Wow, flurry of activity. Hopefully David and Dan will contribute as well!
Anyway, I just tested those terms on Google and Duckduckgo (the latter is what I mostly use) via Tor. Interestingly, only a few of the terms Kevin posted worked for me. They came up with *exactly* the same results in two different sessions though, which is extremely unusual both for Tor. Also, Duckduckgo doesn't track users and therefore shouldn't be able to modify queries by user. It's giving the same results as Google, and theoretically for all instances of that search unlike Google, even though in other cases the results almost always differ from Google (and also the same for all instances of that search unlike Google).
Like Eric said, if you play around with the terms the results are often valid, like replacing "white men and women" with just "white men" or "white women". It seems "European history" + xyz always gives the same gallery of 100% images of 18th/19th c. black people. Why is the coincidence of poor results so specific and drastic?
Who knows. Maybe all the search engines got together and decided to leave some SJW-friendly algorithms out there to preempt any issue being made out of the search results for those terms being too race realist. Alternatively, alt rightists may have done it as a false flag.
To expand on my earlier point though - any company that benefits from a post-industrial environment would act like Google. There is no reason why Google should be valued higher than, say, Exxon. Not unless they've figured out a way to power self-driving EVs with data or something. 99% of their current value is unadulterated crap. It's like 3d printers. 99% of thingverse seems to be "you need a 3d printer to print parts for your 3d printer to keep working/ work better” or "you need a 3d printer to make models that you wouldn’t buy if they were 99c and free shipping on amazon prime".

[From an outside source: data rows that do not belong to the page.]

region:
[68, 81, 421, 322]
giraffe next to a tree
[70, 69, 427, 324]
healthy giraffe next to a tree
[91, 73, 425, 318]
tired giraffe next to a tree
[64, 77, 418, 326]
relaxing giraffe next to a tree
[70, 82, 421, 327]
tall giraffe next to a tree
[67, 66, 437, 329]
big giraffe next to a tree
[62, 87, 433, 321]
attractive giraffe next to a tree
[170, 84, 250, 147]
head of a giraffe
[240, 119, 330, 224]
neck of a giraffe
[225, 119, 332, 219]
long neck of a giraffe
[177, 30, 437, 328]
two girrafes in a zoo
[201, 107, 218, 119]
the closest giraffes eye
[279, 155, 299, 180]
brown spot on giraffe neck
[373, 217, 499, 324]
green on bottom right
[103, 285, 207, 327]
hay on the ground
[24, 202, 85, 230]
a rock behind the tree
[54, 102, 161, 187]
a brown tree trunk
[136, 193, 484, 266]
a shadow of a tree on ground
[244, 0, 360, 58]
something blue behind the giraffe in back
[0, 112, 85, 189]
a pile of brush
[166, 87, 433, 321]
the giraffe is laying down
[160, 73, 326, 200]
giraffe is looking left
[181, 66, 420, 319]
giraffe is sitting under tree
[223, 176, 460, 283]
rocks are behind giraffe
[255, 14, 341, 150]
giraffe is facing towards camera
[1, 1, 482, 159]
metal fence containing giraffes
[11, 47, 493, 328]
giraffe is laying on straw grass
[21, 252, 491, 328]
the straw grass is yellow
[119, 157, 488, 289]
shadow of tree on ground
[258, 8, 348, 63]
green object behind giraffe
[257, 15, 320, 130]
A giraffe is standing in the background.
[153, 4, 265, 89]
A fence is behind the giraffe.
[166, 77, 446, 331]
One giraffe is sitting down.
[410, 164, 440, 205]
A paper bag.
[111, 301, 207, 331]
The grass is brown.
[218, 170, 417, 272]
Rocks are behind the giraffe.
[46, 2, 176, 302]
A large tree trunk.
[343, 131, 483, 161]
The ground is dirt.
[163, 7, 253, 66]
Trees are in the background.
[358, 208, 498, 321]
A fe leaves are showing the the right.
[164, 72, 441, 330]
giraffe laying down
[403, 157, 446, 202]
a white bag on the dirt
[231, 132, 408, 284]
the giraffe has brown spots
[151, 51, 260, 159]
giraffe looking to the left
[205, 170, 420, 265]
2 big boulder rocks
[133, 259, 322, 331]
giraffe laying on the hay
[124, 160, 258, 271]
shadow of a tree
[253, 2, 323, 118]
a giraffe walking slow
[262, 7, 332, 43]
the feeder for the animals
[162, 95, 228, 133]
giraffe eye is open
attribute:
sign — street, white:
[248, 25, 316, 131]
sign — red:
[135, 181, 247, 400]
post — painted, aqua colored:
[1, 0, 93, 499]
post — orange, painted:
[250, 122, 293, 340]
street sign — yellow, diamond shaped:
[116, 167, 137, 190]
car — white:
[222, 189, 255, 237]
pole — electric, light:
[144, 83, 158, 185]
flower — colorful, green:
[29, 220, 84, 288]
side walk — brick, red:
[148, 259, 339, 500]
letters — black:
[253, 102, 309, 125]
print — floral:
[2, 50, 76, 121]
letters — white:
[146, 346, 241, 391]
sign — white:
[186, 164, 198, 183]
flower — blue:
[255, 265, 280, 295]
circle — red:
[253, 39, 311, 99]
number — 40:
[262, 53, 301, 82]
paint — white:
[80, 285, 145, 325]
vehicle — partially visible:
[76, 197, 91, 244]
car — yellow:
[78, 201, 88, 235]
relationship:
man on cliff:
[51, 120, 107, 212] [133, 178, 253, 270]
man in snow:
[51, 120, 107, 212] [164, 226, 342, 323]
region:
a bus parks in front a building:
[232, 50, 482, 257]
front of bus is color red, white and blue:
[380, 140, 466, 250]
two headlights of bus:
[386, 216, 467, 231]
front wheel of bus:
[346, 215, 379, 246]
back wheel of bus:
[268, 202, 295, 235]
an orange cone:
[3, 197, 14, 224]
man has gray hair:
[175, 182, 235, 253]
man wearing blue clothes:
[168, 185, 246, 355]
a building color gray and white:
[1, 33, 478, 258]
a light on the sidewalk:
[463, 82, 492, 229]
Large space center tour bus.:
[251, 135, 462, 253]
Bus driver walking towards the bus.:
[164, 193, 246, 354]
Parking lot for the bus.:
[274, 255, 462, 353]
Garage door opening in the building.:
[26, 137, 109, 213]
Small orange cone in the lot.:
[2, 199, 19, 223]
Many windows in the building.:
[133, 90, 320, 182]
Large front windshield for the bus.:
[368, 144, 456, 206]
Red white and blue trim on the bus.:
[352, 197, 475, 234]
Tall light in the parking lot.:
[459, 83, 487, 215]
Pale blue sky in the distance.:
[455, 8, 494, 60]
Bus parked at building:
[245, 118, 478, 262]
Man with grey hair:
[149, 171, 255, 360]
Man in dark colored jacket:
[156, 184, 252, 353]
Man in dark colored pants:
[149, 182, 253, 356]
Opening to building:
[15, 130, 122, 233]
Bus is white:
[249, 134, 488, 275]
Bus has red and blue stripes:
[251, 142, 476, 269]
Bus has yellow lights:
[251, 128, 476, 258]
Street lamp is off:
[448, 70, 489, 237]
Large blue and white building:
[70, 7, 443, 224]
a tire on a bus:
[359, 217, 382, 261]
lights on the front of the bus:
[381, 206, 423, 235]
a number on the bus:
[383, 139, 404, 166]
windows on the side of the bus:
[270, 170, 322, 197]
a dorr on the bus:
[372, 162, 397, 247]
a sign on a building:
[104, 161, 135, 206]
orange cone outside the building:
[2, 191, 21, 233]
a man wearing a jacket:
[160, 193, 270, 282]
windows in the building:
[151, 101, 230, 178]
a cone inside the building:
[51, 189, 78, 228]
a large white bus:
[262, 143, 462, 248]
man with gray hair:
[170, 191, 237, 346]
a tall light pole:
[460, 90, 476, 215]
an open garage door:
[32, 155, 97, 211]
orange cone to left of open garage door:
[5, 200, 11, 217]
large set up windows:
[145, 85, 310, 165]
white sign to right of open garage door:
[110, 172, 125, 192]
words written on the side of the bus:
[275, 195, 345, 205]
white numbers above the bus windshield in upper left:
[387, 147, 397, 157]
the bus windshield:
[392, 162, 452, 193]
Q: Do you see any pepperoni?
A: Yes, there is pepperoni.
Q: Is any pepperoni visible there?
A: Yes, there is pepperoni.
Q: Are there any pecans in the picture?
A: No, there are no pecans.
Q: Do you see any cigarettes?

Post-purchase self-justification in other words. I bought a creality so I can make a cable support bracket for the creality that didn't come with a cable support bracket, even though most of the parts are 3d printed. For people that haven't bought a creality, or don't use Facebook or Twitter, or use a different search engine than Google, 99% of their functionality is just noise. Any valid signal has long since been drowned out.
Lets look at youtube. I saw it in the early years, and sure enough fucking cat videos were amongst the first things uploaded, then Google bought it, then a handful of whack jobs made obscene amounts of money on it, then "because the advertisers rebelled" Google/youtube clamped down on the monetisation side.
I think this is what *really* happened:
1>> Google found out youtube was a money pit, and not even the kind of money pit you can write off for tax purposes as a loss leader and still be happy to run.
2>> Google found out that big business’s love affair with all things digital when it comes to advertising was heading for the divorce courts. P&G alone are cutting 500 million from their future digital advertising budget.
3>> People like me found out that no matter what we did to prevent crap vids from popping up, it doesn't matter. Google cannot detect the 947th time an identical video has been uploaded by some asshole, and can't detect that despite telling them 999 time by clicking "I don't want to see this crap".
Basically google can't recommend anything except the same old same old zero content clickbait. And that is 99% of the content. The
1% of decent content is drowned out to the point you'll never find it unless you know exactly what to look for. Enter Gamergate and alt right vs SJW wars and suddenly there's a flood of "meaningful content" whose creators "deserve" all the ad revenue in the eyes of their respective fanbases. Guess who also uses google to search for "cute xyz" or "Game of thrones spoilers" (apart from me of course)?
The overall point I'm trying to make is that companies like Google and Amazon have to create the illusion that they are a whole world unto themselves, and one that is good or perhaps even necessary to exist in. It's the only way they will continue to be used by billions of people despite availability of easily accessible and even better alternatives. Amazon for example is killing retail because they're selling cupcakes, cruise ships, sporting goods and grocery now. Here in India we have Flipkart, Naaptol and Snapchat, er, Snapdeal doing the same thing for consumers who got dial-ups in 2012 and switched to Chinese 4g smartphones in 2015.
Anyway, the dependence on a huge number of users must be hidden from the users themselves, since everyone has to think they are getting a unique experience (=something extra for doing nothing more than looking at pictures/text on a screen). Ideology makes that a little bit easier to simulate.